I got this as an email today and thought it gave a different perspective on life:



Food for thought!!!!


This is why we love and respect the elderly in society.


Think of this -


Maybe we don't have it that bad?


So many of us are stressed with the current situation. For a small amount of perspective at this moment, imagine YOU were born in 1900.


On your 14th birthday, World War I starts, and ends on your 18th birthday. 22 million people perish in that war. Later in the year, a Spanish Flu epidemic hits the planet and runs until your 20th birthday. 50 million people die from it in those two years. Yes, 50 million.


On your 29th birthday, the Great Depression begins. Unemployment hits 25%, the World GDP drops 27%. That runs until you are 33. The country nearly collapses along with the world economy.

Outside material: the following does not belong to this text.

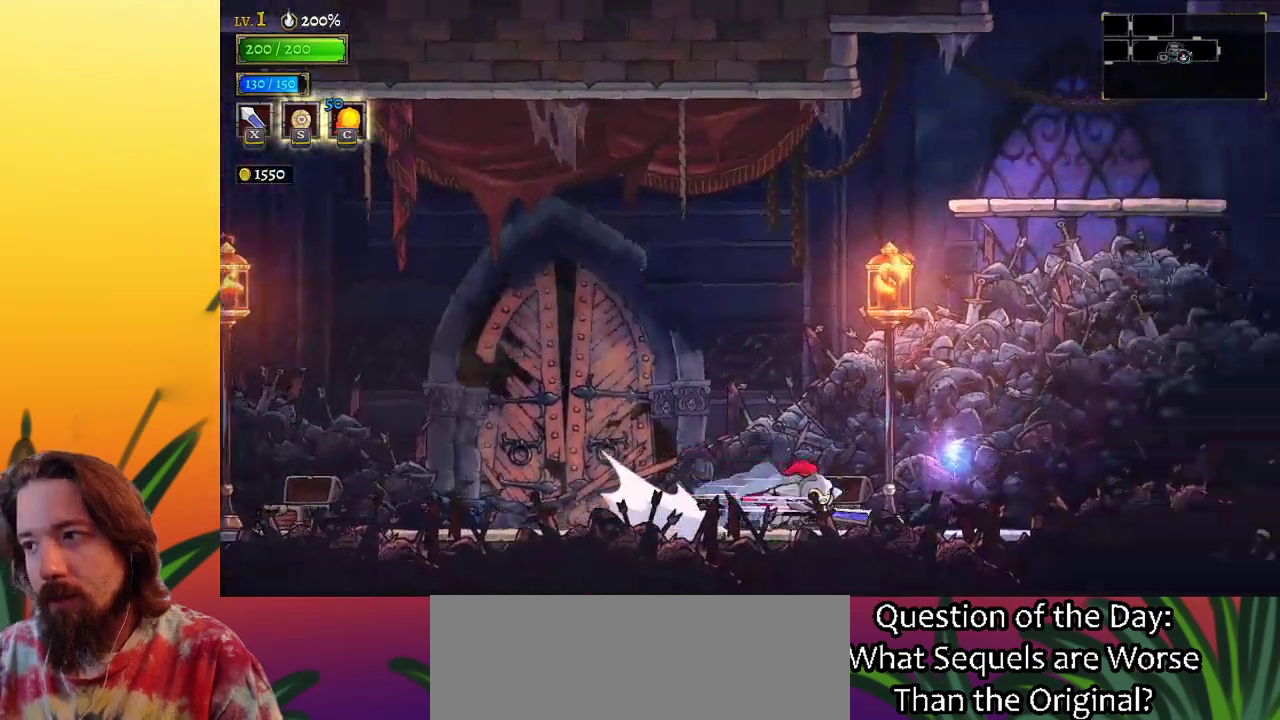
{"keys": ["right"], "events": [[83, "d", "up"], [267, "d", "down"], [467, "d", "up"]]}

When you turn 39, World War II starts.(Some of us were born, then.) You aren’t even over the hill yet. And don’t try to catch your breath. On your 41st birthday, the United States is fully pulled into WWII. Between your 39th and 45th birthday, 75 million people perish in the war.

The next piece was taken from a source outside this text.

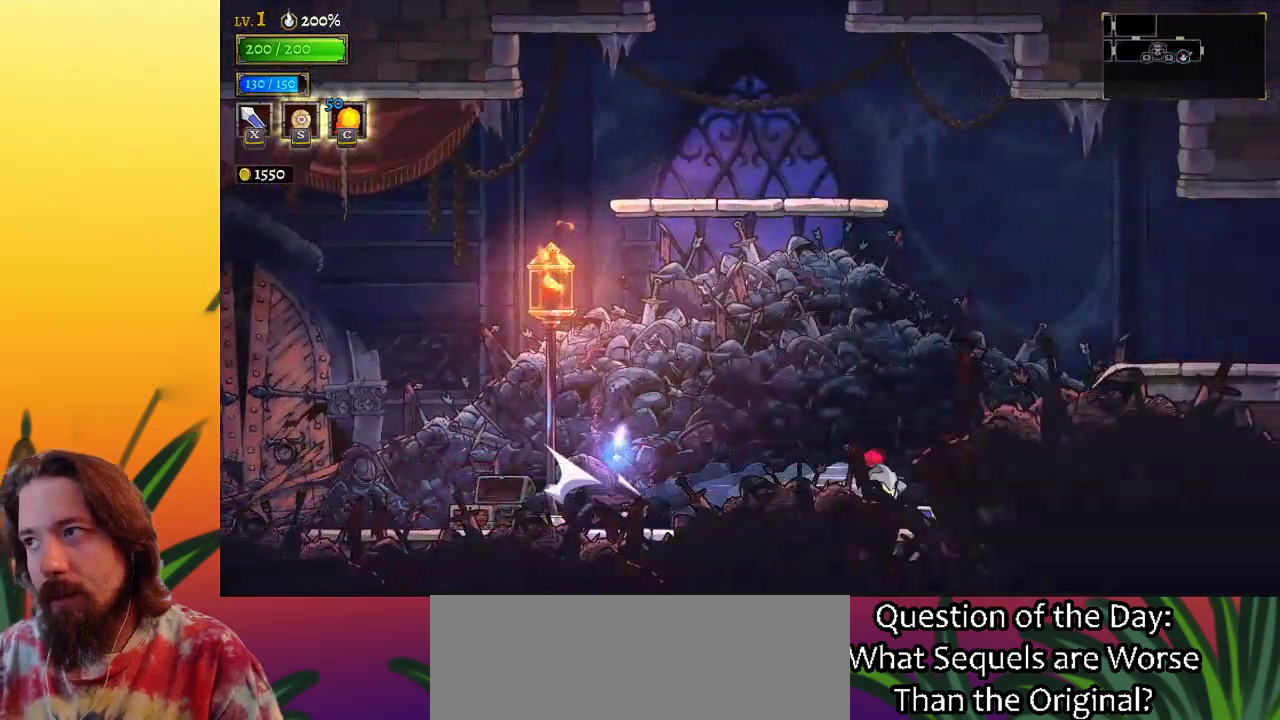
{"keys": ["d", "right"], "events": [[100, "d", "down"], [333, "d", "up"], [483, "d", "down"]]}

Smallpox was epidemic until you were in your 40’s, as it killed 300 million people during your lifetime.


At 50, the Korean War starts. 5 million perish. From your birth, until you are 55 you dealt with the fear of Polio epidemics each summer. You experience friends and family contracting polio and being paralyzed and/or die.


At 55 the Vietnam War begins and doesn’t end for 20 years. 4 million people perish in that conflict. During the Cold War, you lived each day with the fear of nuclear annihilation. On your 62nd birthday you have the Cuban Missile Crisis, a tipping point in the Cold War. Life on our planet, as we know it, almost ended. When you turn 75, the Vietnam War finally ends.


Think of everyone on the planet born in 1900. How did they endure all of that? When you were a kid in 1985 and didn’t think your 85 year old grandparent understood how hard school was.  They survived through everything listed above.


Perspective is an amazing art!. Refined and enlightening as time goes on. Let’s try and keep things in perspective.


Your parents and/or grandparents were called to endure all of the above – you are called to stay home, "Spring Clean", discover all "lost" items,  sit on your  couch and watch TV?.


Stay well!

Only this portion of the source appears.